Publication
ICPE 2024
Conference paper

InstantOps: A Joint Approach to System Failure Prediction and Root Cause Identification in Microservices Cloud-Native Applications

View publication

Abstract

As microservice and cloud computing operations increasingly adopt automation, the importance of models for fostering resilient and efficient adaptive architectures becomes paramount. This paper presents InstantOps, a novel approach to system failure prediction and root cause analysis leveraging a three-fold modality of IT observability data: logs, metrics, and traces. The proposed methodology integrates Graph Neural Networks (GNN) to capture spatial information and Gated Recurrent Units (GRU) to encapsulate the temporal aspects within the data. A key emphasis lies in utilizing a stitched representation derived from logs, microservices events(e.g. Image Pull Back Off, PVC Pending), and resource metrics to predict system failures proactively. The traces are aggregated to construct a comprehensive service call flow graph and represented as a dynamic graph.

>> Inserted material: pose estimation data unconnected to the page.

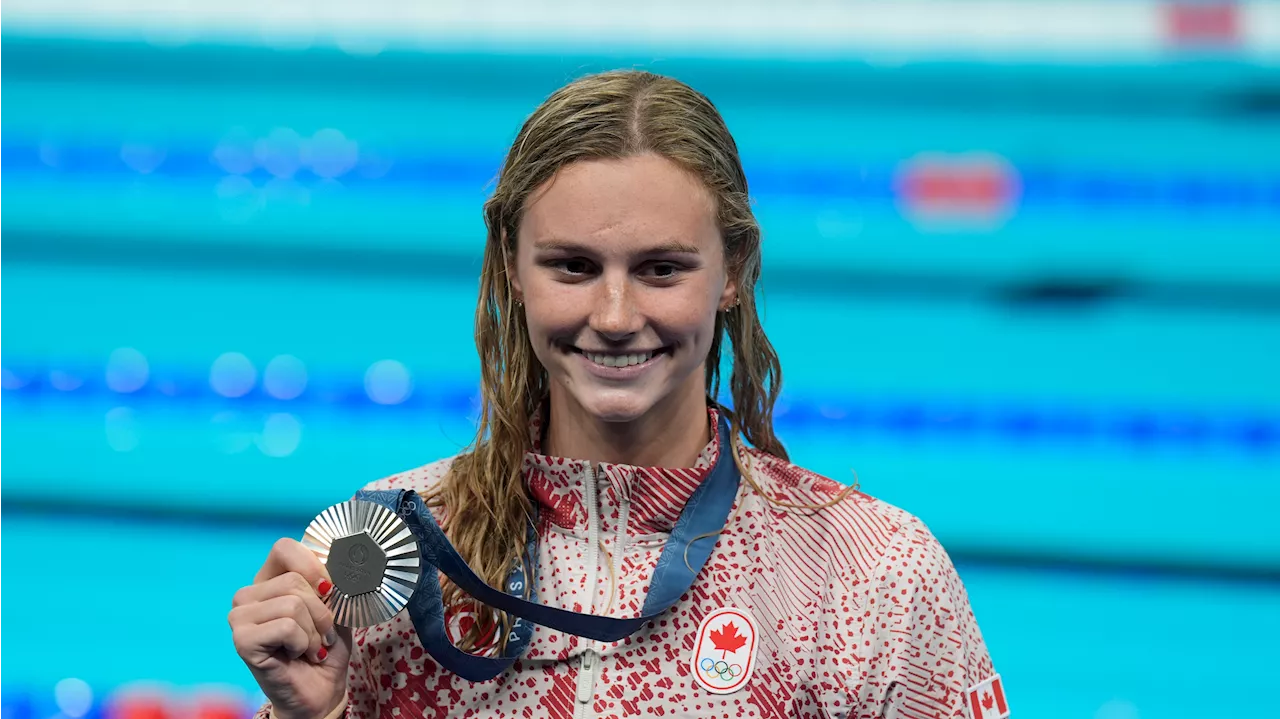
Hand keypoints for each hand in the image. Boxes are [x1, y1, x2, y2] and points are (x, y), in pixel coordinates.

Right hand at [230, 538, 352, 718]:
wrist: (321, 691)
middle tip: (321, 634)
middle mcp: (249, 595)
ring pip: (293, 603)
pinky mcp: (242, 641)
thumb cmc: (325, 647)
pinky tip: (297, 655)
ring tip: (310, 647)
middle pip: (294, 580)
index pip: (284, 548)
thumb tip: (336, 559)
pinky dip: (303, 643)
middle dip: (321, 611)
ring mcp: (240, 618)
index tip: (329, 590)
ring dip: (314, 631)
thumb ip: (330, 581)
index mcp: (269, 579)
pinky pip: (286, 626)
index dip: (313, 565)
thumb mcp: (335, 606)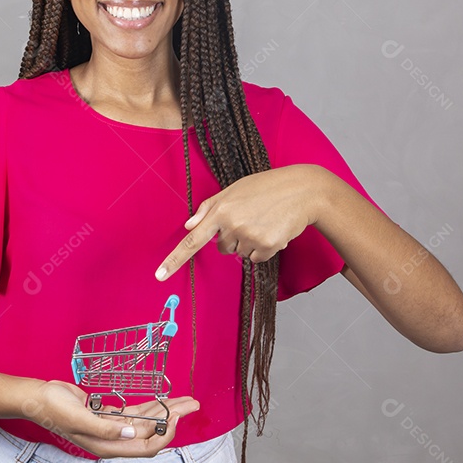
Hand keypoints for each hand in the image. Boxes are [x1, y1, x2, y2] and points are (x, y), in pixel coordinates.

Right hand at [22, 380, 199, 457]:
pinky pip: (135, 412)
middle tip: (193, 404)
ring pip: (146, 421)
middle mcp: (113, 439)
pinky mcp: (109, 414)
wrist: (39, 397)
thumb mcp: (79, 418)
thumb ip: (106, 427)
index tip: (177, 417)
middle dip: (174, 418)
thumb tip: (132, 433)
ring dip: (166, 410)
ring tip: (186, 400)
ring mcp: (112, 427)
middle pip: (152, 432)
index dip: (164, 434)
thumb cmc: (55, 408)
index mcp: (107, 446)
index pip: (146, 447)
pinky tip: (163, 399)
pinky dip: (150, 406)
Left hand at [155, 164, 318, 280]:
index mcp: (220, 209)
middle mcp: (232, 225)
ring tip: (264, 221)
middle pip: (222, 247)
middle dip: (232, 237)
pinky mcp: (266, 246)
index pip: (192, 240)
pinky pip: (256, 258)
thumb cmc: (267, 187)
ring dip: (249, 242)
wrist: (303, 191)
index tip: (160, 275)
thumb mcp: (235, 189)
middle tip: (251, 217)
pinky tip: (273, 230)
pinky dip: (264, 248)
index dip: (175, 259)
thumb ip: (210, 207)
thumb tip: (189, 225)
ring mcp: (249, 237)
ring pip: (240, 253)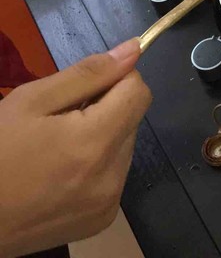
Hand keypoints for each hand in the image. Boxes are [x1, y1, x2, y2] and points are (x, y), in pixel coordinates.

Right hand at [0, 39, 150, 257]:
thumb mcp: (33, 101)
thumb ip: (88, 74)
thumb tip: (133, 50)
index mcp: (96, 143)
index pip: (138, 91)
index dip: (116, 79)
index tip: (85, 86)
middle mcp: (112, 177)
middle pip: (133, 118)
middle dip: (107, 107)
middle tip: (62, 117)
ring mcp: (108, 202)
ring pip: (125, 145)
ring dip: (104, 135)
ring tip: (59, 145)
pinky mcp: (101, 219)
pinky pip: (115, 173)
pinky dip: (97, 163)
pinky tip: (62, 168)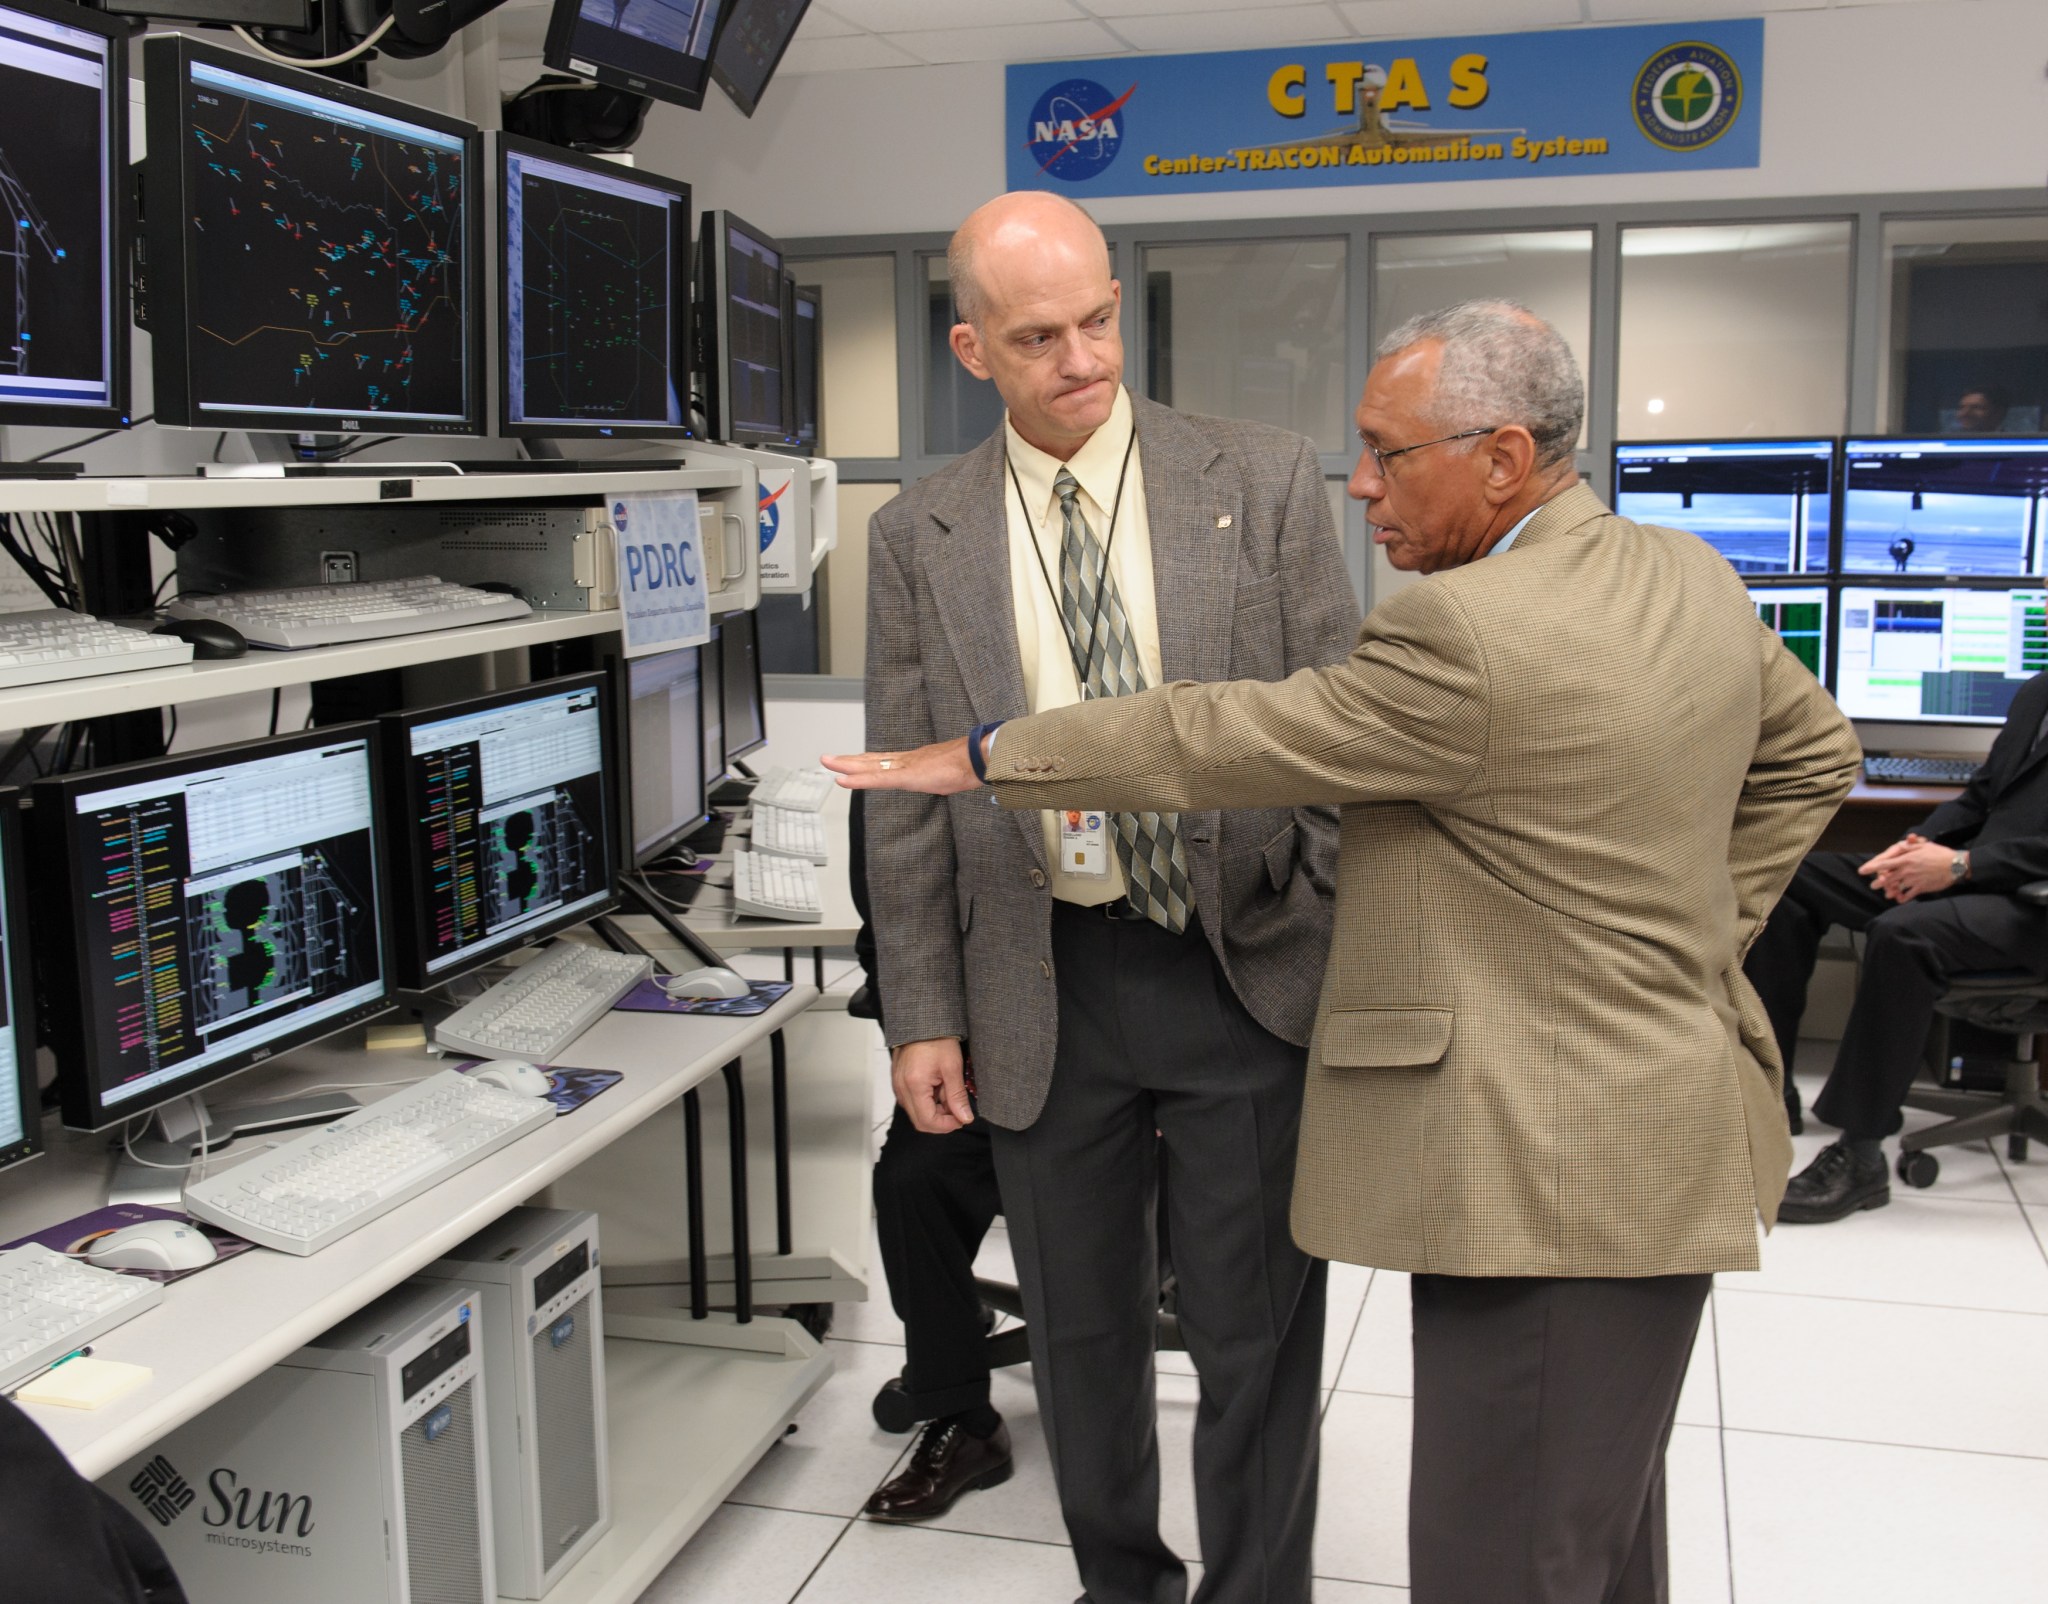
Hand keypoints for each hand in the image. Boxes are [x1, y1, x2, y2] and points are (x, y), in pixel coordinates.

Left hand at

Furthermore, permutation testing is applied to harness node scores, aiding in the identification of root causes behind these failures. To evaluate the efficiency of InstantOps, we utilized in-house data from the open-source application Quote of the Day (QoTD) as well as two publicly available datasets, MicroSS and Train Ticket. The F1 scores obtained in predicting the system failures from these data sets were 0.96, 0.98, and 0.97, respectively, beating the stateof-the-art. Additionally, we further evaluated the efficiency of root cause analysis using MAR and MFR. These results also outperform the state of the art.